▶ **SUPPLIED TEXT**
C++ Logo

sg15

Advanced search

Re: [isocpp-sg15] [isocpp-sg21] P3835 -- Different contract checking for different libraries

From: Jayesh Badwaik <jayesh_at_[hidden]>
Date: Fri, 24 Oct 2025 15:21:37 +0200
A library wide specification of auch enforcement can be done probably only
at module level. So contracts enforcement should probably be specified as
part of ita module interface when building.

Best
Jayesh

On Fri, Oct 24, 2025, 15:08 Jayesh Badwaik <jayesh_at_[hidden]> wrote:

> > I *do* want to be able to control the semantic of my checks, but I want
> to be able to have a given semantic for my checks, and possibly some other
> semantic for checks from “library A”, and yet another set for “library B”.

▶ **GIVEN ENTRIES**
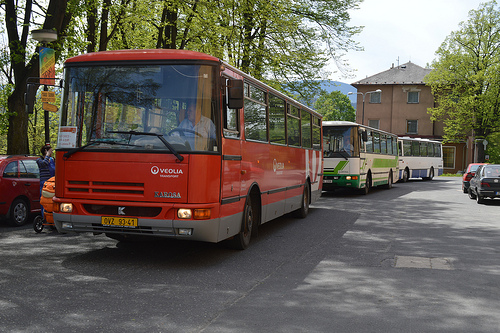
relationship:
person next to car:
[37, 141, 50, 186] [3, 154, 50, 220]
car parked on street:
[471, 164, 498, 199] [19, 121, 491, 320]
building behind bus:
[354, 58, 464, 168] [392, 136, 441, 180]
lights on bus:
[176, 206, 213, 223] [54, 46, 324, 266]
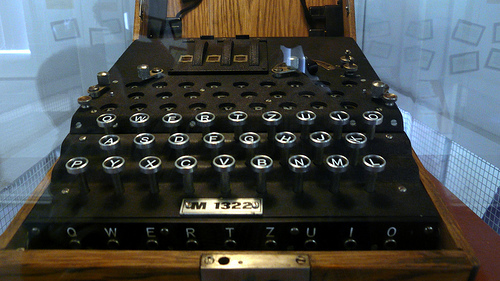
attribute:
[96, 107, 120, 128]
key — round, q, typewriter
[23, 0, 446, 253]
machine — black, teletype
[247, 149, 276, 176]
key — rounded, silver, black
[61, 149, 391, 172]
keys — several, round, metal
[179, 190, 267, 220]
plate — one, black, silver, metal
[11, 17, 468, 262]
box — brown, wooden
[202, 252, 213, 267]
screw — one, round, metal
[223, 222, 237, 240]
t — ONE, WHITE, CAPITAL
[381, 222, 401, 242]
o — CAPITAL, LETTER, WHITE, ONE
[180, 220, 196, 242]
r — ONE, WHITE, CAPITAL, LETTER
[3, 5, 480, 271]
machine — FAX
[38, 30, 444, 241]
machine — FAX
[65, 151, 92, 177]
p — LETTER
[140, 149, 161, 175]
x — LETTER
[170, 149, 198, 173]
c — LETTER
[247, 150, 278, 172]
b — LETTER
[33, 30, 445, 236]
typewriter — BLACK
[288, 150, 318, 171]
n — LETTER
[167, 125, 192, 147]
d — LETTER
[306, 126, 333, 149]
j — LETTER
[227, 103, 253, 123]
t — LETTER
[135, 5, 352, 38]
cabinet — LIGHT BROWN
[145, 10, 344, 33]
stripes — DARK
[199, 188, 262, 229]
plate — metal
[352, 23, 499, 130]
boxes — blue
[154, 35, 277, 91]
squares — yellow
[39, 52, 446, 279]
frame — wooden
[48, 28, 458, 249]
typewriter — antique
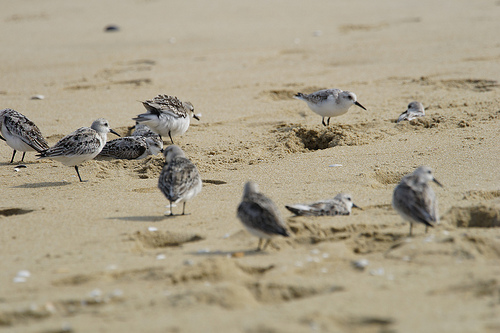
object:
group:
[0, 84, 451, 248]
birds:
[388, 165, 448, 236]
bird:
[154, 147, 205, 216]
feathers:
[142, 87, 187, 116]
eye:
[103, 122, 109, 126]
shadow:
[107, 211, 163, 225]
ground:
[0, 29, 500, 291]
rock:
[29, 92, 44, 101]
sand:
[44, 40, 184, 88]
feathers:
[35, 149, 48, 159]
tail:
[35, 150, 55, 159]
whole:
[447, 200, 497, 237]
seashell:
[395, 91, 439, 127]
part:
[172, 53, 228, 64]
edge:
[67, 150, 100, 155]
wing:
[60, 134, 101, 157]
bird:
[284, 190, 363, 220]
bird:
[37, 117, 120, 183]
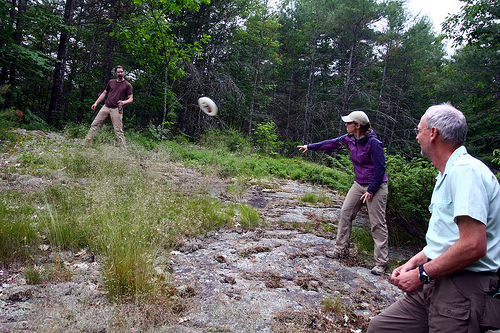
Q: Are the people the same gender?
A: No, they are both male and female.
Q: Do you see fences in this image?
A: No, there are no fences.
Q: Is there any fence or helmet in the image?
A: No, there are no fences or helmets.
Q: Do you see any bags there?
A: No, there are no bags.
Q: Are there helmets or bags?
A: No, there are no bags or helmets.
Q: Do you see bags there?
A: No, there are no bags.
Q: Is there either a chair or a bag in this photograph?
A: No, there are no bags or chairs.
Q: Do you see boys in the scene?
A: No, there are no boys.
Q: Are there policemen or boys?
A: No, there are no boys or policemen.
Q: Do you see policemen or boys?
A: No, there are no boys or policemen.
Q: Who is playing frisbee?
A: The man is playing frisbee.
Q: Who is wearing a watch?
A: The man is wearing a watch.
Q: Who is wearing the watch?
A: The man is wearing a watch.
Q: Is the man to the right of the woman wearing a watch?
A: Yes, the man is wearing a watch.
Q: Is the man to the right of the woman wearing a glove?
A: No, the man is wearing a watch.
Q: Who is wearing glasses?
A: The man is wearing glasses.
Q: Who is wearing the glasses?
A: The man is wearing glasses.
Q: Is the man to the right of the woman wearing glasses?
A: Yes, the man is wearing glasses.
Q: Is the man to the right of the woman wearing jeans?
A: No, the man is wearing glasses.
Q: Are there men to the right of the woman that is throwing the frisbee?
A: Yes, there is a man to the right of the woman.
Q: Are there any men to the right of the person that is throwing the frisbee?
A: Yes, there is a man to the right of the woman.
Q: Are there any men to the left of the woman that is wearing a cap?
A: No, the man is to the right of the woman.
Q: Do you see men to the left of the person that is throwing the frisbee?
A: No, the man is to the right of the woman.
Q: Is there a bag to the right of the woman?
A: No, there is a man to the right of the woman.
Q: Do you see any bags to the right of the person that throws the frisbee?
A: No, there is a man to the right of the woman.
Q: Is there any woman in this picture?
A: Yes, there is a woman.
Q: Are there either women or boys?
A: Yes, there is a woman.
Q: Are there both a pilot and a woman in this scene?
A: No, there is a woman but no pilots.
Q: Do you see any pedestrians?
A: No, there are no pedestrians.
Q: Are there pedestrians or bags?
A: No, there are no pedestrians or bags.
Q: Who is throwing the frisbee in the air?
A: The woman is throwing the frisbee.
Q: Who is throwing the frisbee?
A: The woman is throwing the frisbee.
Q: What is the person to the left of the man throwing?
A: The woman is throwing the frisbee.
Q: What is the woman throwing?
A: The woman is throwing the frisbee.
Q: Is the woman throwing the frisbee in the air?
A: Yes, the woman is throwing the frisbee.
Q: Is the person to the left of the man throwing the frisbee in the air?
A: Yes, the woman is throwing the frisbee.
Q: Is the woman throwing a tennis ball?
A: No, the woman is throwing the frisbee.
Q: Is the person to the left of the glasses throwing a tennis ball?
A: No, the woman is throwing the frisbee.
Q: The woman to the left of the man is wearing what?
A: The woman is wearing a cap.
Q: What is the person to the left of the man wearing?
A: The woman is wearing a cap.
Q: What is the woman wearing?
A: The woman is wearing a cap.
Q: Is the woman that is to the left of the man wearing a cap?
A: Yes, the woman is wearing a cap.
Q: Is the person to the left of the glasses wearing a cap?
A: Yes, the woman is wearing a cap.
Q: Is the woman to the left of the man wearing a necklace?
A: No, the woman is wearing a cap.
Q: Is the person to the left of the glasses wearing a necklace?
A: No, the woman is wearing a cap.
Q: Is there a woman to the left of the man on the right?
A: Yes, there is a woman to the left of the man.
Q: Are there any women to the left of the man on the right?
A: Yes, there is a woman to the left of the man.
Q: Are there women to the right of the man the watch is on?
A: No, the woman is to the left of the man.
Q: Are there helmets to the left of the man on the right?
A: No, there is a woman to the left of the man.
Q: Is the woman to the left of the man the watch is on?
A: Yes, the woman is to the left of the man.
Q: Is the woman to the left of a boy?
A: No, the woman is to the left of the man.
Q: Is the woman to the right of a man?
A: No, the woman is to the left of a man.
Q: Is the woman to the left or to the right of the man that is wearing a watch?
A: The woman is to the left of the man.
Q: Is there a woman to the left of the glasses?
A: Yes, there is a woman to the left of the glasses.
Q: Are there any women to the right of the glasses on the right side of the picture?
A: No, the woman is to the left of the glasses.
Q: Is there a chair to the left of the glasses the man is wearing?
A: No, there is a woman to the left of the glasses.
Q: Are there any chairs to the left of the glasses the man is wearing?
A: No, there is a woman to the left of the glasses.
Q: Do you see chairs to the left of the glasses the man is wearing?
A: No, there is a woman to the left of the glasses.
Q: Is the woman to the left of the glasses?
A: Yes, the woman is to the left of the glasses.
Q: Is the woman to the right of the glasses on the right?
A: No, the woman is to the left of the glasses.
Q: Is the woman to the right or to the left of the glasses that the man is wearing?
A: The woman is to the left of the glasses.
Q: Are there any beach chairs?
A: No, there are no beach chairs.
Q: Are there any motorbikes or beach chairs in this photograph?
A: No, there are no beach chairs or motorbikes.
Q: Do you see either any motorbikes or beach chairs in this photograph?
A: No, there are no beach chairs or motorbikes.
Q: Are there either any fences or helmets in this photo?
A: No, there are no fences or helmets.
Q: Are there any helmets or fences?
A: No, there are no fences or helmets.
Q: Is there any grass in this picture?
A: Yes, there is grass.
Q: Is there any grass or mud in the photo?
A: Yes, there is grass.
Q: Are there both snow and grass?
A: No, there is grass but no snow.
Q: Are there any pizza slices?
A: No, there are no pizza slices.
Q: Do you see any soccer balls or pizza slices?
A: No, there are no pizza slices or soccer balls.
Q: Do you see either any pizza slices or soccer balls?
A: No, there are no pizza slices or soccer balls.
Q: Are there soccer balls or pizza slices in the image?
A: No, there are no pizza slices or soccer balls.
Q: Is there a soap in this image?
A: No, there are no soaps.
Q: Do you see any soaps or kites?
A: No, there are no soaps or kites.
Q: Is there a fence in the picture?
A: No, there are no fences.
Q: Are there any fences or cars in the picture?
A: No, there are no fences or cars.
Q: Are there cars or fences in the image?
A: No, there are no fences or cars.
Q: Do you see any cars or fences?
A: No, there are no fences or cars.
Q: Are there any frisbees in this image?
A: Yes, there is a frisbee.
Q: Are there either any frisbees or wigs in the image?
A: Yes, there is a frisbee.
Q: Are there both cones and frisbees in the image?
A: No, there is a frisbee but no cones.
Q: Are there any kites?
A: No, there are no kites.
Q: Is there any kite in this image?
A: No, there are no kites.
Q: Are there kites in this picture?
A: No, there are no kites.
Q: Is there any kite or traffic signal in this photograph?
A: No, there are no kites or traffic lights.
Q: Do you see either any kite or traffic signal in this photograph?
A: No, there are no kites or traffic lights.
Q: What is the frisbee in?
A: The frisbee is in the air.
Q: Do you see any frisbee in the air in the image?
A: Yes, there is a frisbee in the air.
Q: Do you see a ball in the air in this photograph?
A: No, there is a frisbee in the air.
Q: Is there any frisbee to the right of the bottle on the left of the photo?
A: Yes, there is a frisbee to the right of the bottle.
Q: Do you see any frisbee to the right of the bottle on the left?
A: Yes, there is a frisbee to the right of the bottle.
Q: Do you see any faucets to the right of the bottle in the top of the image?
A: No, there is a frisbee to the right of the bottle.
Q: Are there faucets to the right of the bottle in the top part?
A: No, there is a frisbee to the right of the bottle.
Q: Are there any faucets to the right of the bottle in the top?
A: No, there is a frisbee to the right of the bottle.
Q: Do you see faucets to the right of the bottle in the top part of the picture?
A: No, there is a frisbee to the right of the bottle.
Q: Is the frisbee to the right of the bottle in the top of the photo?
A: Yes, the frisbee is to the right of the bottle.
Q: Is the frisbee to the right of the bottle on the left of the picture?
A: Yes, the frisbee is to the right of the bottle.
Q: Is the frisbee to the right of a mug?
A: No, the frisbee is to the right of the bottle.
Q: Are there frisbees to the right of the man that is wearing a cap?
A: Yes, there is a frisbee to the right of the man.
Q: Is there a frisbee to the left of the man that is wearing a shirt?
A: No, the frisbee is to the right of the man.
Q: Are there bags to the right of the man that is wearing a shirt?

▶ **EXPLORE THE MATERIAL**
- a) Translate this sentence from the mailing-list message on contract checking into Spanish: "I *do* want to be able to control the semantic of my checks, but I want to be able to have a given semantic for my checks, and possibly some other semantic for checks from “library A”, and yet another set for “library B”."
- b) Print the passage of the mailing-list message on contract checking between "Advanced search" and "interface when building.", inclusive.
- c) Carry on the mailing-list message on contract checking, starting right after its last line.

▶ **ANSWERS TO THE EXERCISE**
- a) *Sí* quiero poder controlar la semántica de mis comprobaciones, pero quiero poder tener una semántica determinada para mis comprobaciones, y posiblemente alguna otra semántica para las comprobaciones de “la biblioteca A”, y otro conjunto más para las de “la biblioteca B”.

- b)
Advanced search

Re: [isocpp-sg15] [isocpp-sg21] P3835 -- Different contract checking for different libraries

From: Jayesh Badwaik <jayesh_at_[hidden]>
Date: Fri, 24 Oct 2025 15:21:37 +0200
A library wide specification of auch enforcement can be done probably only
at module level. So contracts enforcement should probably be specified as
part of ita module interface when building.

- c)
>
> > That still fails to do what i want, which is to have the library provide
> know that the semantic they choose will be the one used when the program is
> linked.
>
> What you're asking for is source code auithor to control contract
> enforcement. The only way a source code author can control enforcement is
> by putting the syntax for observe/ignore/enforce in source code, because
> thats the only place that the author of code has control over.
>
>
>
>
> Best
>
> On Fri, Oct 24, 2025, 12:31 John Spicer via SG15 <sg15_at_[hidden]>
> wrote:
>
>> Your proposal is essentially a form of labels.
>>
>> As I have previously commented, it is not clear that something like
>> labels is a right solution for my issue because of the need to decorate
>> every pre/post/contract_assert.
>>
>> It also doesn’t really address my concern because I *do* want to be able
>> to control the semantic of my checks, but I want to be able to have a given
>> semantic for my checks, and possibly some other semantic for checks from
>> “library A”, and yet another set for “library B”.
>>
>> John.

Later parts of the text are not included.